Through alternative splicing, the same gene can be translated into multiple protein isoforms with distinct functions. Isoforms are specific to diseases, tissues and cell types, providing valuable insights into various biological processes. Thus, predicting isoform sequence function is an essential task within bioinformatics. Unfortunately, traditional methods rely on poorly performing tools, integrating various data sources is challenging, and important features like intrinsically disordered regions are frequently overlooked.
To solve this problem, we propose a universal sequence annotation framework utilizing protein Large Language Models (LMMs). The approach detects and annotates functional regions of proteins through a joint analysis of attention scores and embeddings. Our proof-of-concept analysis demonstrated that this method successfully recovers known protein domains. Importantly, we also identify regions, which were annotated by other tools, highlighting the generalizability of this approach. While protein sequences provide direct insight into the function of protein isoforms, the underlying regulation is largely determined at the DNA level through regulatory elements such as splicing enhancers and silencers. By extending our framework to DNA sequences, we aim to capture the regulatory mechanisms that drive isoform diversity and expression.

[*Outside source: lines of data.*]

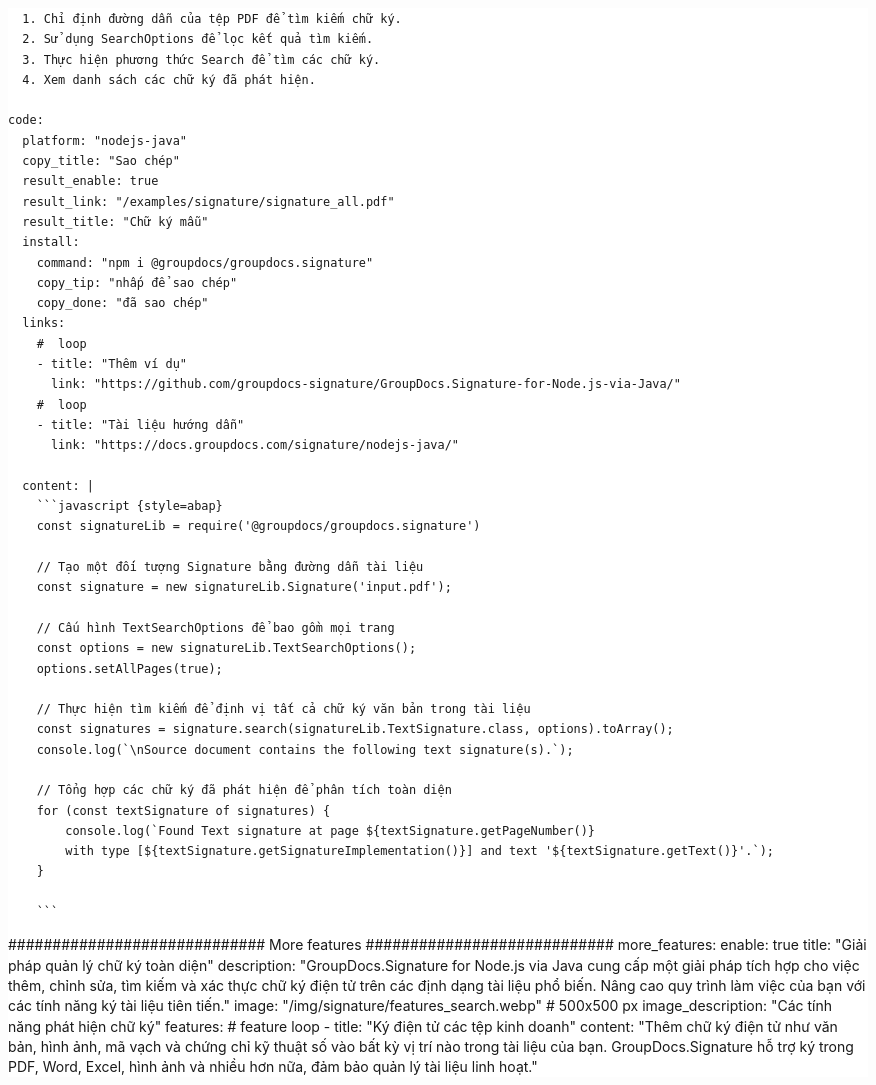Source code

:       1. Chỉ định đường dẫn của tệp PDF để tìm kiếm chữ ký.
      2. Sử dụng SearchOptions để lọc kết quả tìm kiếm.
      3. Thực hiện phương thức Search để tìm các chữ ký.
      4. Xem danh sách các chữ ký đã phát hiện.
   
    code:
      platform: "nodejs-java"
      copy_title: "Sao chép"
      result_enable: true
      result_link: "/examples/signature/signature_all.pdf"
      result_title: "Chữ ký mẫu"
      install:
        command: "npm i @groupdocs/groupdocs.signature"
        copy_tip: "nhấp để sao chép"
        copy_done: "đã sao chép"
      links:
        #  loop
        - title: "Thêm ví dụ"
          link: "https://github.com/groupdocs-signature/GroupDocs.Signature-for-Node.js-via-Java/"
        #  loop
        - title: "Tài liệu hướng dẫn"
          link: "https://docs.groupdocs.com/signature/nodejs-java/"
          
      content: |
        ```javascript {style=abap}
        const signatureLib = require('@groupdocs/groupdocs.signature')

        // Tạo một đối tượng Signature bằng đường dẫn tài liệu
        const signature = new signatureLib.Signature('input.pdf');

        // Cấu hình TextSearchOptions để bao gồm mọi trang
        const options = new signatureLib.TextSearchOptions();
        options.setAllPages(true);

        // Thực hiện tìm kiếm để định vị tất cả chữ ký văn bản trong tài liệu
        const signatures = signature.search(signatureLib.TextSignature.class, options).toArray();
        console.log(`\nSource document contains the following text signature(s).`);

        // Tổng hợp các chữ ký đã phát hiện để phân tích toàn diện
        for (const textSignature of signatures) {
            console.log(`Found Text signature at page ${textSignature.getPageNumber()} 
            with type [${textSignature.getSignatureImplementation()}] and text '${textSignature.getText()}'.`);
        }
        
        ```            

############################# More features ############################
more_features:
  enable: true
  title: "Giải pháp quản lý chữ ký toàn diện"
  description: "GroupDocs.Signature for Node.js via Java cung cấp một giải pháp tích hợp cho việc thêm, chỉnh sửa, tìm kiếm và xác thực chữ ký điện tử trên các định dạng tài liệu phổ biến. Nâng cao quy trình làm việc của bạn với các tính năng ký tài liệu tiên tiến."
  image: "/img/signature/features_search.webp" # 500x500 px
  image_description: "Các tính năng phát hiện chữ ký"
  features:
    # feature loop
    - title: "Ký điện tử các tệp kinh doanh"
      content: "Thêm chữ ký điện tử như văn bản, hình ảnh, mã vạch và chứng chỉ kỹ thuật số vào bất kỳ vị trí nào trong tài liệu của bạn. GroupDocs.Signature hỗ trợ ký trong PDF, Word, Excel, hình ảnh và nhiều hơn nữa, đảm bảo quản lý tài liệu linh hoạt."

Furthermore, we will incorporate other isoform annotation databases to make a unified annotation tool for both known and novel isoforms.
We anticipate this project will enhance the accuracy and completeness of functional elements, providing a more reliable resource for studying the role of protein isoforms in health and disease. By integrating diverse data sources and creating an adaptable framework, our tool can support both basic research and isoform-targeted therapies. Lastly, we believe our innovative use of LLMs will inspire other researchers to utilize these models in intriguing new ways.